Raios partam o George Lucas. Vai um gajo finalmente ver o episódio III do Star Wars e só há Darth Vader nos últimos cinco minutos?
Então andámos nestes últimos anos a ser tentados pelo Lado Negro da Força, ouvindo aquela respiração tecno-asmática em quase todos os trailers – e depois ficamo-nos por três cenazitas, senhor Lucas? Três? Ainda por cima uma delas é tão caricata que por pouco não desatava à gargalhada no cinema? É verdade que o Vader continua a ser o vilão mais cool de Hollywood, mas prefiro-o com o capacete à nazi, sem expressões ou sentimentos, do que vê-lo assim com aquela máscara de Anakin Skywalker. Não lhe fica bem.
Porra, devo estar a ficar velho. A magia destes filmes passa-me ao lado e já não me deixo enfeitiçar tão facilmente. Até o venerável Yoda, transformado em ser digital, pós-Gollum, me parece um boneco dos Marretas acabadinho de snifar coca. Eu sei, muitos anos passaram desde que vi o primeiro Guerra das Estrelas.
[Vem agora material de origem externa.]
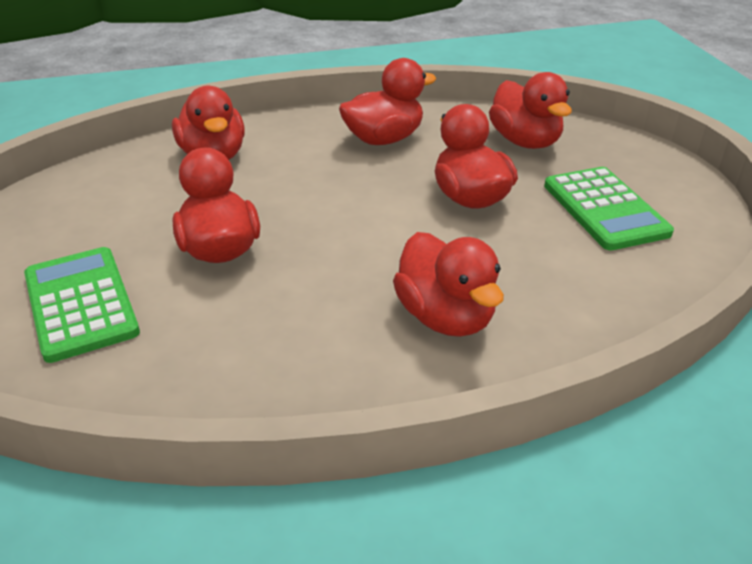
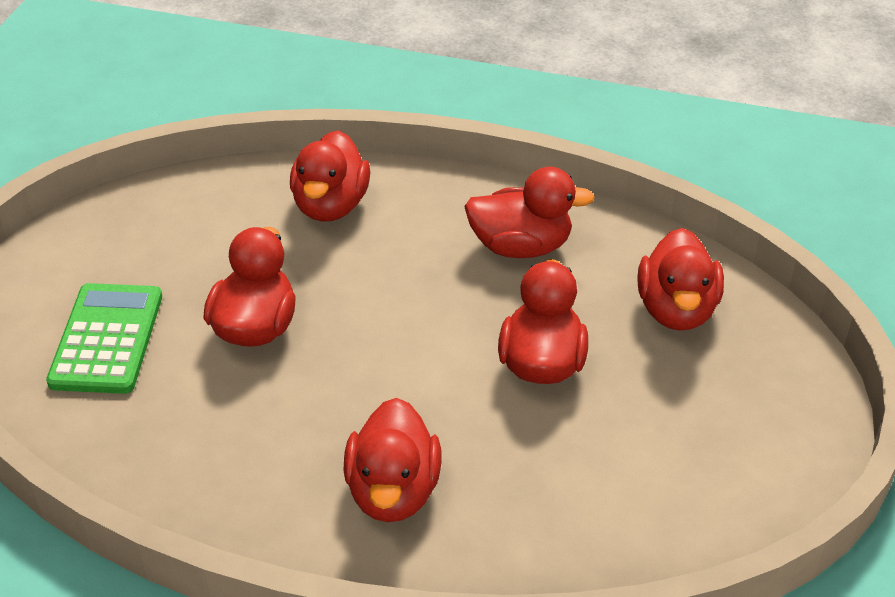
camera: 30 degrees right, 5 degrees up
green calculator [544,167,674,251] -> none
Entretanto cresci e secumbi ao Lado Negro, não o da Força, mas o do fumo: o meu sabre de luz é um cigarro aceso a meio da noite, e sempre que faço uma jogatana de futebol com os meus aprendizes Jedi fico com a respiração parecida com a do Darth Vader. To much reality for a Friday night.
Ainda bem que o meu vizinho de cima não é o Darth Vader. Fico a pensar no que seriam as minhas noites se tivesse de ouvi-lo a cair sob a Padmé. Claro que ele podia fazer levitar a cama com os seus poderes de Jedi, mas há coisas que não se podem alterar. É o destino. Vá lá, o Anakin engravidou a princesa antes de se enfiar naquele fato. Nem posso imaginar o trauma da menina se tivesse de ficar debaixo de um Darth Vader em respiração acelerada e a chocalhar a armadura. Não havia Luke nem princesa Leia.
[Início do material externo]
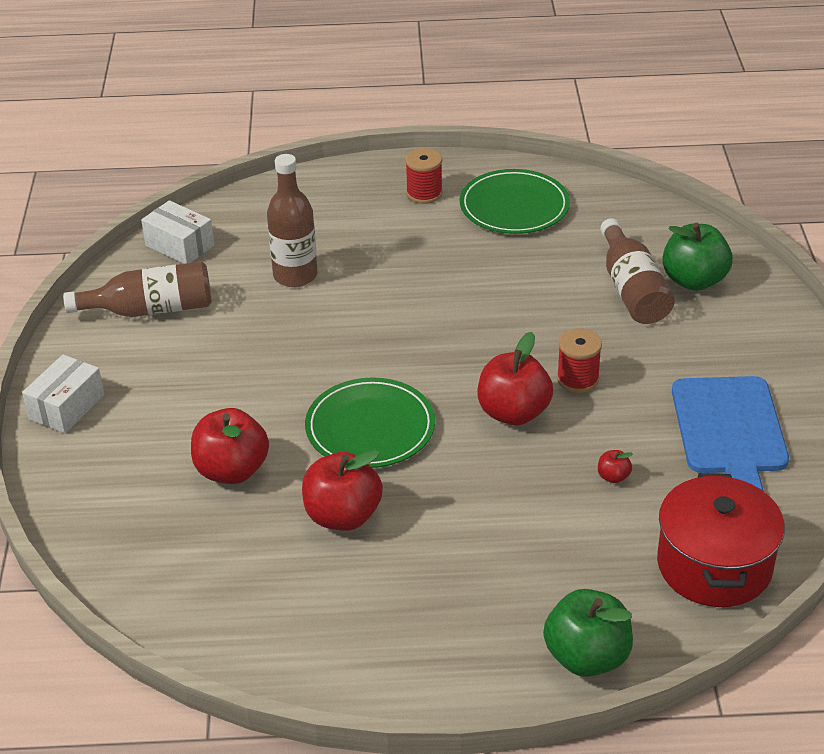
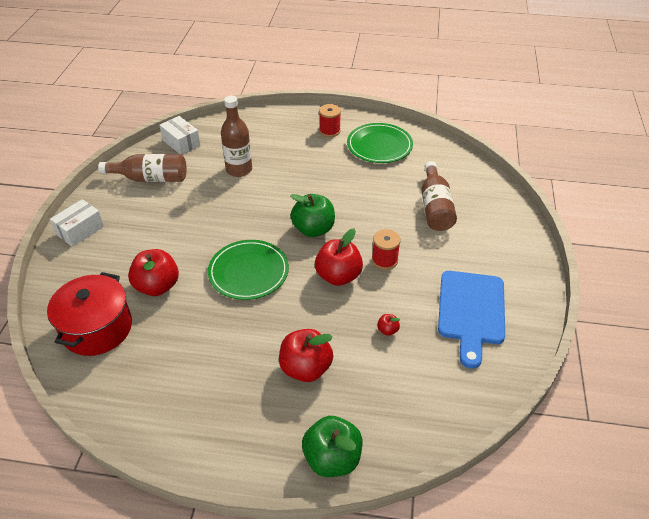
camera: 10 degrees right, 5 degrees up
red apple [302,450,383,531] -> red apple moved to [279,329,333,382]
red pot [657,473,785,607] -> red pot moved to [47,272,132,356]
green apple [662,223,733,291] -> green apple moved to [290,194,335,237]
O problema é que o Lado Negro da Força é muito mais forte cá fora do que no filmezinho do Lucas. Nem é preciso dar exemplos: todos vemos os telejornais. Senti esse poder mesmo na zona das bilheteiras, quando tive de largar 20 euros do meu ordenado – cinco contos à moda antiga – para pagar quatro bilhetes: o meu, o da Susana, e os dos nossos dois filhotes. E agora vem mais dois por cento de IVA.
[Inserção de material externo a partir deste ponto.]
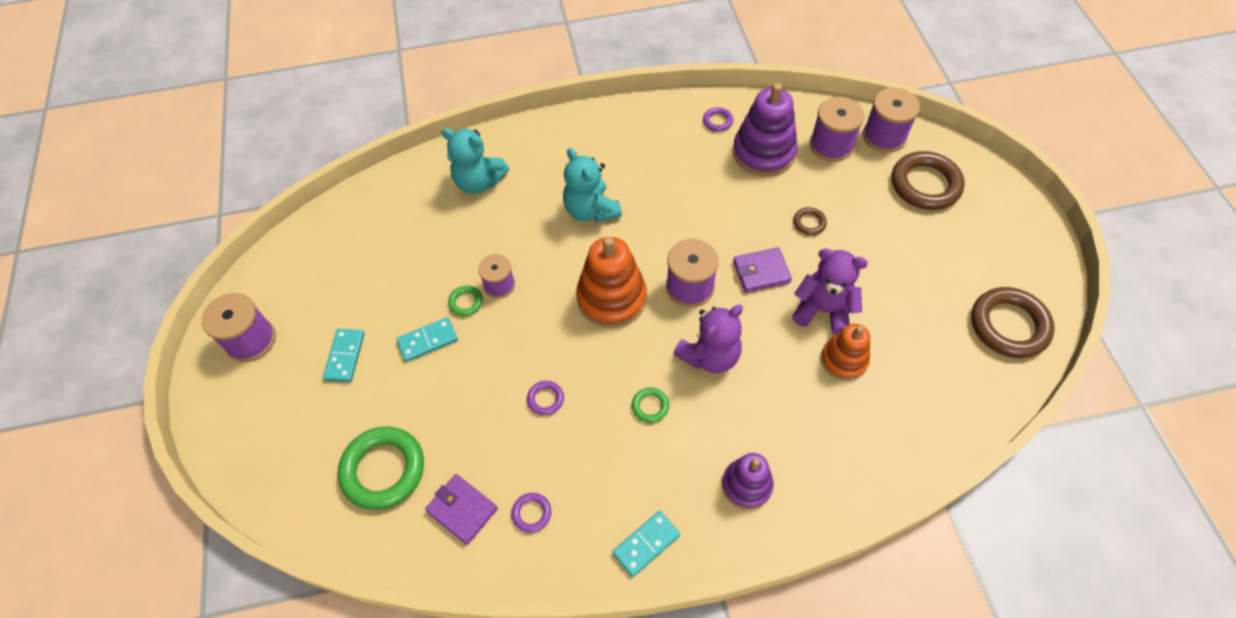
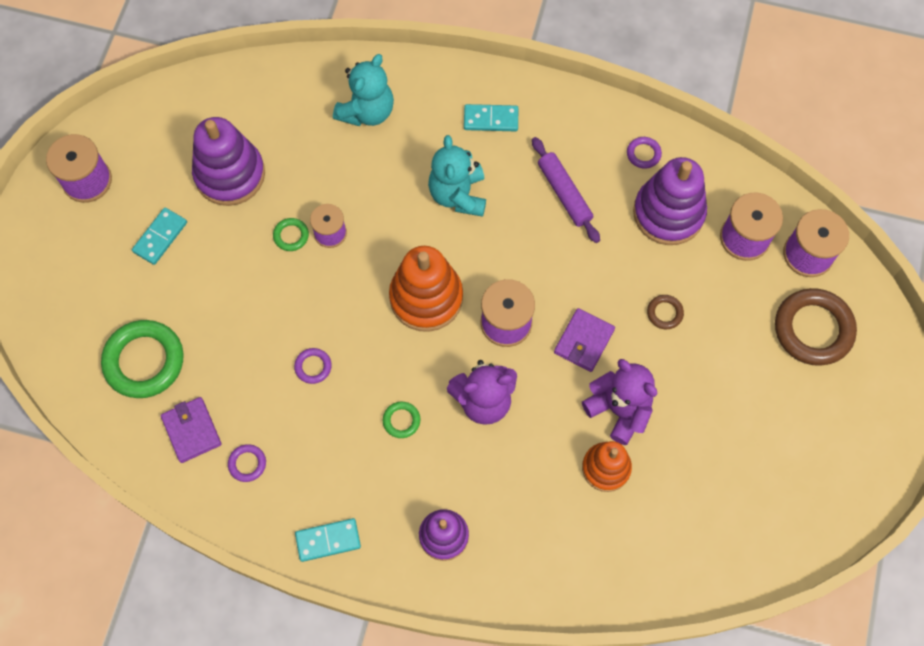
camera: 25 degrees right, 10 degrees up
turquoise domino [396,317,458,362] -> turquoise domino moved to [464,104,518,131]
turquoise teddy bear [442,128,509,194] -> turquoise teddy bear turned 105 degrees counterclockwise [333,54,394,126]
purple wallet [733,247,792,293] -> purple wallet turned 75 degrees counterclockwise [554,308,615,372]
brown ring [971,287,1055,358] -> none
none -> purple stacking toy [192,117,265,206]
none -> purple rolling pin [532,137,600,243]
Quando já estávamos a ver o filme – naquela parte em que Anakin e Obi-Wan fazem uma gincana espacial tentando chegar à nave onde se encontra o senador Palpatine –, o meu filho Francisco perguntou-me: “Pai, isto é como os jogos da PlayStation mas sem ser preciso comando para jogar, não é?” Eu não queria, a sério, mas tive de concordar. Ele já é um jogador batido e as semelhanças são demasiadas.
A cena em que o Darth Vader “ressuscita” é, desculpem-me os fãs que se arrepiaram, completamente hilariante. Quando ele deu os primeiros passitos, lembrei-me logo de um velhinho filme do mestre Kubrick sobre os tempos da Guerra Fria – Dr. Strangelove – e do momento em que o cientista paraplégico alemão, um ex-nazi a trabalhar no Pentágono, se levanta da cadeira, dá meia-dúzia de passos hesitantes e proclama: Mein Fuhrer… I can walk!
Corrigam-me os conhecedores da saga, mas não há para ali uma falha no argumento? Nessa cena final, o Imperador convence o pobre Vader de que foi ele o responsável pela morte da amada Padmé. Vader acredita e lança aquele grito de desespero milhões de vezes visto no cinema: Nooooo! Pois se assim foi, se ela morreu naquele planeta vulcânico, como poderia ter tido filhos? O Darth Vader não pensou nisso quando descobriu a existência de Luke Skywalker e da irmã? Pois é. Devia ter percebido que o Imperador Faísca o enganou – e descobria-o no filme a seguir, só para não dar hipóteses. Então deitava-o pela pia da Estrela da Morte abaixo, o mau dava outro grande grito de desespero – tipo Nooooo! – e eu lá tinha poupado 20 euros.